Specialized maintenance knowledge is becoming harder to source as the workforce that grew up on the airplane ages out. Parts availability is a persistent challenge for any out-of-production type. McDonnell Douglas merged with Boeing in 1997, and Boeing has signaled limited long-term interest in supporting the platform.

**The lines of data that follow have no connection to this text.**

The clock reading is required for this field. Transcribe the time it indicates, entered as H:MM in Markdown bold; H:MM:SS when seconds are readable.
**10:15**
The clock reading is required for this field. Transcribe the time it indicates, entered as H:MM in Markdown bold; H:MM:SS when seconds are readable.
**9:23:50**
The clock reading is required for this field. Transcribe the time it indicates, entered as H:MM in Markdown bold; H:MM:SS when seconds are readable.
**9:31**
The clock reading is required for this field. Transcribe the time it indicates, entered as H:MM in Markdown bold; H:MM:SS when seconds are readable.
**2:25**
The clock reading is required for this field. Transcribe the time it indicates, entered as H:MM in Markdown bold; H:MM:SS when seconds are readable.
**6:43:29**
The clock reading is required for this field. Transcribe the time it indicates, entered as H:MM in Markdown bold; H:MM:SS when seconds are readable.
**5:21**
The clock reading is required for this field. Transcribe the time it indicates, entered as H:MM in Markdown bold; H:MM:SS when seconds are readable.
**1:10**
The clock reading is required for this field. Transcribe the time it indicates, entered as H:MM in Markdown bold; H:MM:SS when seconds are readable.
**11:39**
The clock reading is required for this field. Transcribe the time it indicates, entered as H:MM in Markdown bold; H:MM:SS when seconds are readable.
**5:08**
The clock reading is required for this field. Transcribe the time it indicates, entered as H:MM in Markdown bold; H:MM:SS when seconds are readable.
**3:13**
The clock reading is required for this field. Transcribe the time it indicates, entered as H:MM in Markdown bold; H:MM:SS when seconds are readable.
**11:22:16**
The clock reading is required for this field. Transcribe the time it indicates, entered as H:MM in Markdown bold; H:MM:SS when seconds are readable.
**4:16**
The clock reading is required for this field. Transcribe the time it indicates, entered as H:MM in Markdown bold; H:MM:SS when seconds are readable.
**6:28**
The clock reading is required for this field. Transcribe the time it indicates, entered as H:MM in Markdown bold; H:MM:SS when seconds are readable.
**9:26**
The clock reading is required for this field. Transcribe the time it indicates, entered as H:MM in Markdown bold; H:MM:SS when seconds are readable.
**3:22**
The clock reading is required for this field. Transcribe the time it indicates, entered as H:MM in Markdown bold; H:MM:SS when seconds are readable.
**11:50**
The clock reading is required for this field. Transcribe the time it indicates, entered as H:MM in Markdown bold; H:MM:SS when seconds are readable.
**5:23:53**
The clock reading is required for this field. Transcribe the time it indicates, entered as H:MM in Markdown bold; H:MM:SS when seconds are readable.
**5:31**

But FedEx has built an entire ecosystem around this aircraft — tooling, parts inventory, maintenance infrastructure, and institutional knowledge. Retiring the MD-11 doesn’t just mean buying new airplanes. It means rebuilding a logistics chain around a different airframe. That transition cost dwarfs any simple fuel-burn comparison.

Why This Matters Beyond FedEx

The MD-11 story is a case study in how fleet economics actually work. Passenger airlines retire aircraft based on customer expectations, fuel sensitivity, and competitive pressure. Cargo operators retire aircraft based on one question: can they still make money flying it? As long as the answer is yes, the airplane keeps flying.

FedEx’s commitment has also sustained an entire support industry. Maintenance shops, parts suppliers, and engineering firms exist specifically because FedEx keeps writing checks. When the type is eventually retired, that ecosystem will collapse overnight — a pattern seen repeatedly with other retired types.

What Comes Next for Freight Aviation?

The broader trend is clear. Newer, more efficient twins are taking over. The Boeing 777-8 freighter is the current flagship order target, and Airbus is pushing the A350 freighter. But fleet transitions take years, sometimes decades. Cargo operators don’t retire perfectly functional revenue-generating aircraft just because something newer exists. They retire them when the economics flip.

For the MD-11 at FedEx, that day is approaching — but as of April 2025, it hasn’t arrived. The airplane remains the last trijet in regular commercial service, its distinctive three-engine silhouette and the high-pitched whine of its CF6 engines still a familiar sight and sound at cargo hubs worldwide.

$175 million says the MD-11 isn’t done yet.

Key Takeaways

  • FedEx is investing $175 million to extend the service life of approximately 60 MD-11 freighters, making it the last major operator of the type globally.
  • The entire fleet extension costs less than a single new Boeing 777 freighter, which lists above $400 million.
  • The MD-11’s oversized cargo door, adequate range for hub-and-spoke routes, and FedEx’s existing maintenance ecosystem make continued operation economically rational despite higher fuel burn.
  • Cargo fleet economics differ fundamentally from passenger airlines — freight operators retire aircraft only when they stop generating profit, not when newer options become available.
  • When FedEx eventually retires the MD-11, the entire parts and maintenance ecosystem built around the type will disappear rapidly.

Reporting based on coverage from Simple Flying.